Bezwstydne użycie linku JohnL: http://en.wikipedia.org/wiki/Gamification
UWAGA: Mówca odnosi się do czterech klas użytkowników, którzy wydają się być archetypami. Są to Achievers, Socializer, Explorer i Killers. Achievers najprawdopodobniej dotyczyłby nas wszystkich programistów - lubimy robić rzeczy. Najwyraźniej 80% ludzi to osoby towarzyskie i lubią lekkie, niekonfrontacyjne interakcje. Odkrywcy odwiedzają każdy zakątek gry / aplikacji, aby odkryć dowolne pisanki i ukryte funkcje. Zabójcy nie tylko chcą wygrać, ale chcą, abyś przegrał i otrzymał pochwałę / status za pokonanie ciebie.
źródło
Odpowiedzi:
Jest niezbędne.
Spójrz na najpopularniejsze dziś strony internetowe (społecznościowe). Facebook, Twitter, SO / SE, LinkedIn, Reddit. Co oni wszyscy mają ze sobą wspólnego?
Liczby
Na Facebooku jest ilu masz znajomych, na Twitterze ile obserwujących. Witryny SO / SE są nieco bardziej wyraźne, mają reputację . LinkedIn jest nieco bardziej niejasny, mają połączenia. To wielki konkurs pomiaru penisa, który działa.

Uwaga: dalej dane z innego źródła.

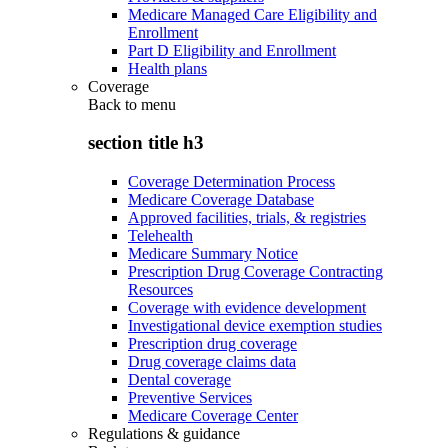
Medicare Managed Care Eligibility and
Enrollment
Part D Eligibility and Enrollment
Health plans
Coverage
Back to
menu
section title h3
Coverage Determination Process
Medicare Coverage Database
Approved facilities, trials, & registries
Telehealth
Medicare Summary Notice
Prescription Drug Coverage Contracting
Resources
Coverage with evidence development
Investigational device exemption studies
Prescription drug coverage
Drug coverage claims data
Dental coverage
Preventive Services
Medicare Coverage Center
Regulations & guidance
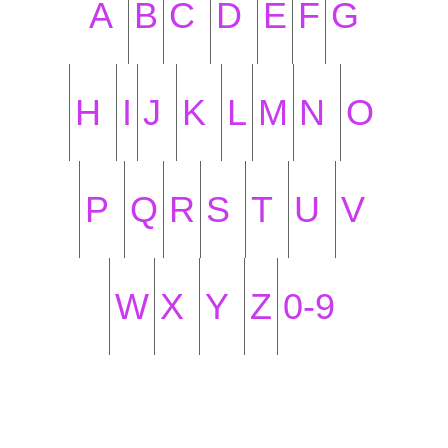
A
B
C
D
E
F
G
H
I
J
K
L
M
N
O
P
Q
R
S
T
U
V
W
X
Y
Z
0-9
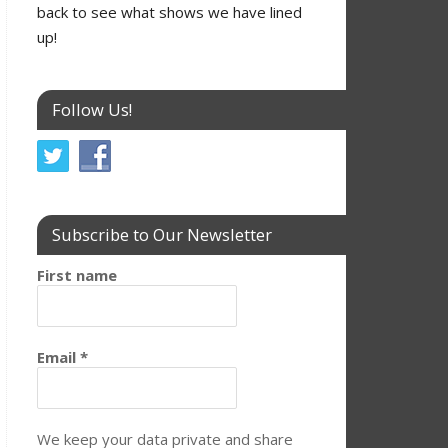
back to see what shows we have lined
up!
Follow Us!
Subscribe to Our Newsletter
First name
Email
*
We keep your data private and share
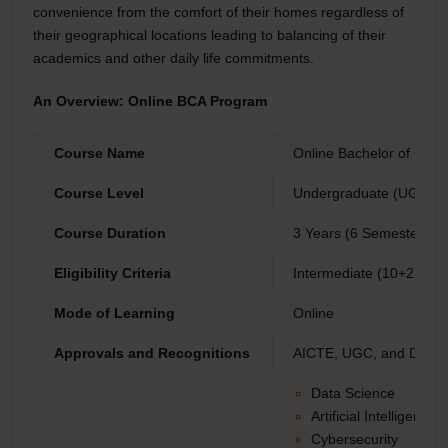
convenience from the comfort of their homes regardless of
their geographical locations leading to balancing of their
academics and other daily life commitments.
An Overview: Online BCA Program
Course Name
Online Bachelor of Comp
Course Level
Undergraduate (UG)
Course Duration
3 Years (6 Semesters)
Eligibility Criteria
Intermediate (10+2) gra
Mode of Learning
Online
Approvals and Recognitions
AICTE, UGC, and DEB,
Data Science
Artificial Intelligence
Cybersecurity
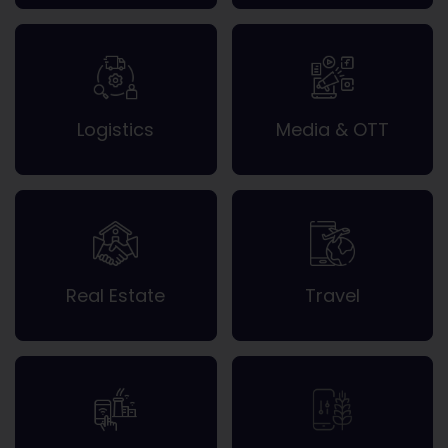
Logistics
Media & OTT
Real Estate
Travel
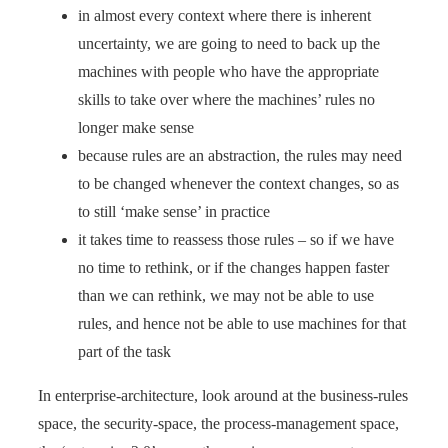
in almost every context where there is inherent
uncertainty, we are going to need to back up the
machines with people who have the appropriate
skills to take over where the machines’ rules no
longer make sense
because rules are an abstraction, the rules may need
to be changed whenever the context changes, so as
to still ‘make sense’ in practice
it takes time to reassess those rules – so if we have
no time to rethink, or if the changes happen faster
than we can rethink, we may not be able to use
rules, and hence not be able to use machines for that
part of the task
In enterprise-architecture, look around at the business-rules
space, the security-space, the process-management space,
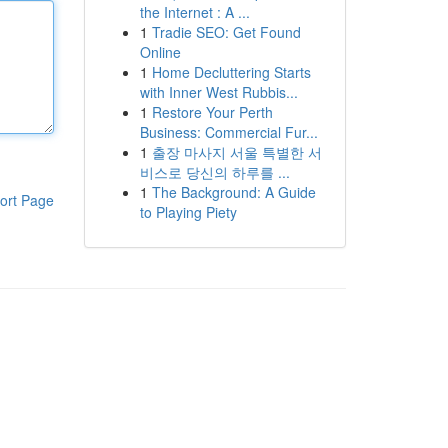
the Internet : A ...
1
Tradie SEO: Get Found
Online
1
Home Decluttering Starts
with Inner West Rubbis...
1
Restore Your Perth
Business: Commercial Fur...
1
출장 마사지 서울 특별한 서
비스로 당신의 하루를 ...
1
The Background: A Guide
ort Page
to Playing Piety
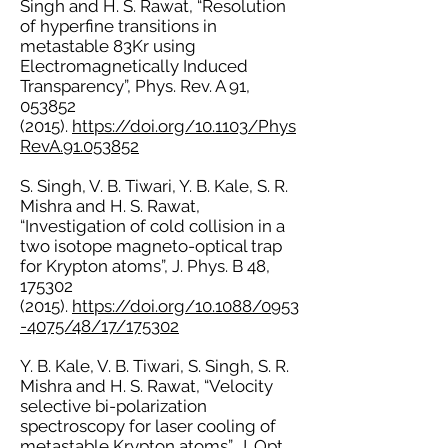
Singh and H. S. Rawat, “Resolution
of hyperfine transitions in
metastable 83Kr using
Electromagnetically Induced
Transparency”, Phys. Rev. A 91,
053852
(2015)
.
https://doi.org/10.1103/Phys
RevA.91.053852
S. Singh, V. B. Tiwari, Y. B. Kale, S. R.
Mishra and H. S. Rawat,
“Investigation of cold collision in a
two isotope magneto-optical trap
for Krypton atoms”, J. Phys. B 48,
175302
(2015)
.
https://doi.org/10.1088/0953
-4075/48/17/175302
Y. B. Kale, V. B. Tiwari, S. Singh, S. R.
Mishra and H. S. Rawat, “Velocity
selective bi-polarization
spectroscopy for laser cooling of
metastable Krypton atoms”, J. Opt.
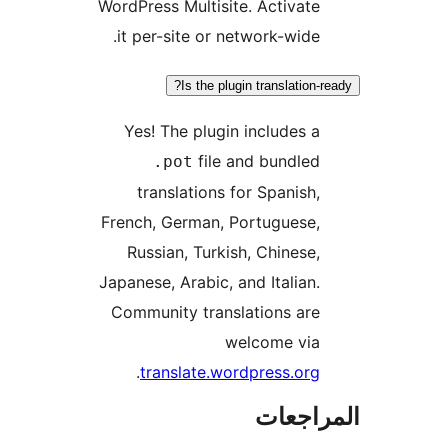
WordPress Multisite. Activate
it per-site or network-wide.
Is the plugin translation-r
Yes! The plugin includes a
file and bundled
.pot
translations for Spanish,
French, German, Portuguese,
Russian, Turkish, Chinese,
Japanese, Arabic, and Italian.
Community translations are
welcome via
.
translate.wordpress.org
المراج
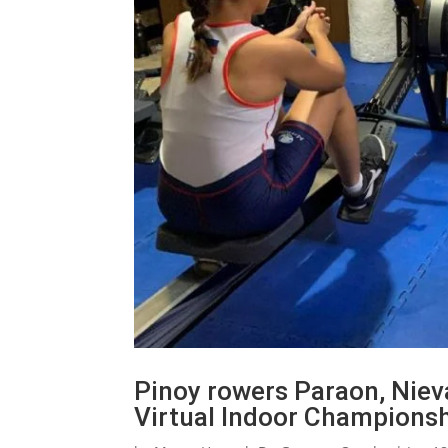
Pinoy rowers Paraon, Niev
Virtual Indoor Champions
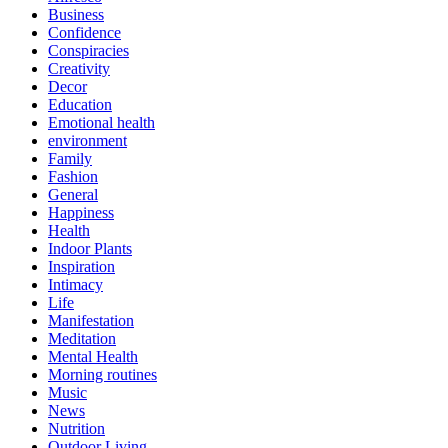
Business
Confidence
Conspiracies
Creativity
Decor
Education
Emotional health
environment
Family
Fashion
General
Happiness
Health
Indoor Plants
Inspiration
Intimacy
Life
Manifestation
Meditation
Mental Health
Morning routines
Music
News
Nutrition
Outdoor Living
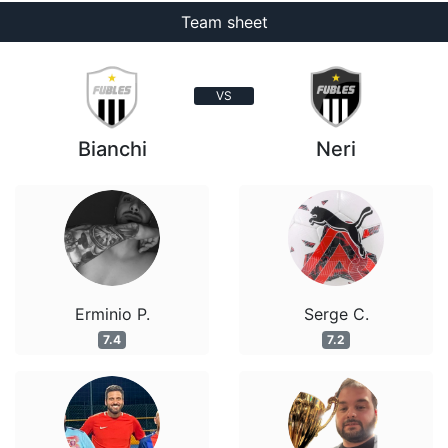
Team sheet
VS
Bianchi
Neri
Erminio P.
Serge C.
7.4
7.2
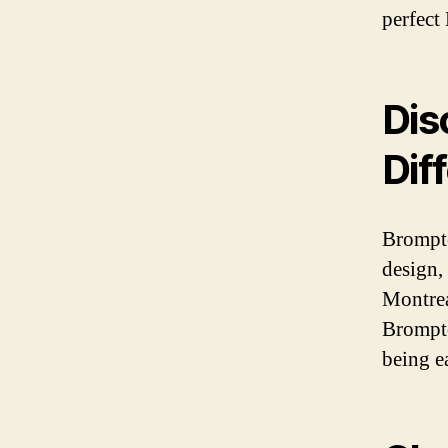
perfect
Dis
Dif
Brompto
design,
Montrea
Brompto
being ea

Z natury chcemy porównania i osądu. Te strony nam to dają i to sprawia, że wracamy. Bez tej magicznej liczby nie sądzę, aby te strony byłyby równie skuteczne jak one.

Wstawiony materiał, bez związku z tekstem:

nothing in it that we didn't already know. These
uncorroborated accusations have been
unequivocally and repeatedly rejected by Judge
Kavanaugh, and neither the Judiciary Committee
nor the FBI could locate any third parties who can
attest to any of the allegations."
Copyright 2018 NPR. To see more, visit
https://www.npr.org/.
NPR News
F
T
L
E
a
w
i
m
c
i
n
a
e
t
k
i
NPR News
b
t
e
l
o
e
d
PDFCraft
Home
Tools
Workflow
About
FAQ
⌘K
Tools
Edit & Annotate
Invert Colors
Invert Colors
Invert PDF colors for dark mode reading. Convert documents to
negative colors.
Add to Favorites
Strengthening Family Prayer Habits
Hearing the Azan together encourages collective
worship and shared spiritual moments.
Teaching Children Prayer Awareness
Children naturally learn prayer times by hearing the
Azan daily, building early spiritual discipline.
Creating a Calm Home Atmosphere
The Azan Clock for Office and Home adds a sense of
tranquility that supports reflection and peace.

Czy to oznacza, że witryny bez natywnego systemu rankingowego nie są warte czasu? Nie, ale ogranicza to atrakcyjność do bycia wielokrotnym gościem. Niektóre strony omijają to, oferując cenną usługę. Google do wyszukiwania, przewodowy do zawartości itp. „Granie” w użytkowników to bardzo skuteczny sposób budowania bazy użytkowników, która ma dużą lojalność pod względem powtarzanych wizyt i wkładów. Witryny zbudowane na podstawie tych danych (SO / SE, Facebook, Slashdot ...) radzą sobie znacznie lepiej, gdy mają numer .
źródło
Przypuszczam, że niebezpieczeństwem jest to, że ludzie mogą bardziej zainteresować się grą niż faktycznym wniesieniem wartościowego wkładu na stronę. Jest to podobne do tego, co dzieje się w polityce - czy to prawda, że wybierani są najbardziej wykwalifikowani liderzy, czy też ludzie, którzy są dobrzy w manipulowaniu i graniu w grę, są wybierani?
Trudniej byłoby to zrobić na stronie technicznej, takiej jak Stack Overflow, oczywiście - gdzie odpowiedź wynosi 1 lub 0 (działa lub nie działa) - ale prawdopodobnie łatwiej na takiej subiektywnej stronie opinii.
Oczywiście korzyścią jest to, że ludzie, którzy wnoszą swój wkład, czują, że dostają coś w zamian - nawet jeśli naprawdę nic nie odzyskują (np. Grając w gry wideo).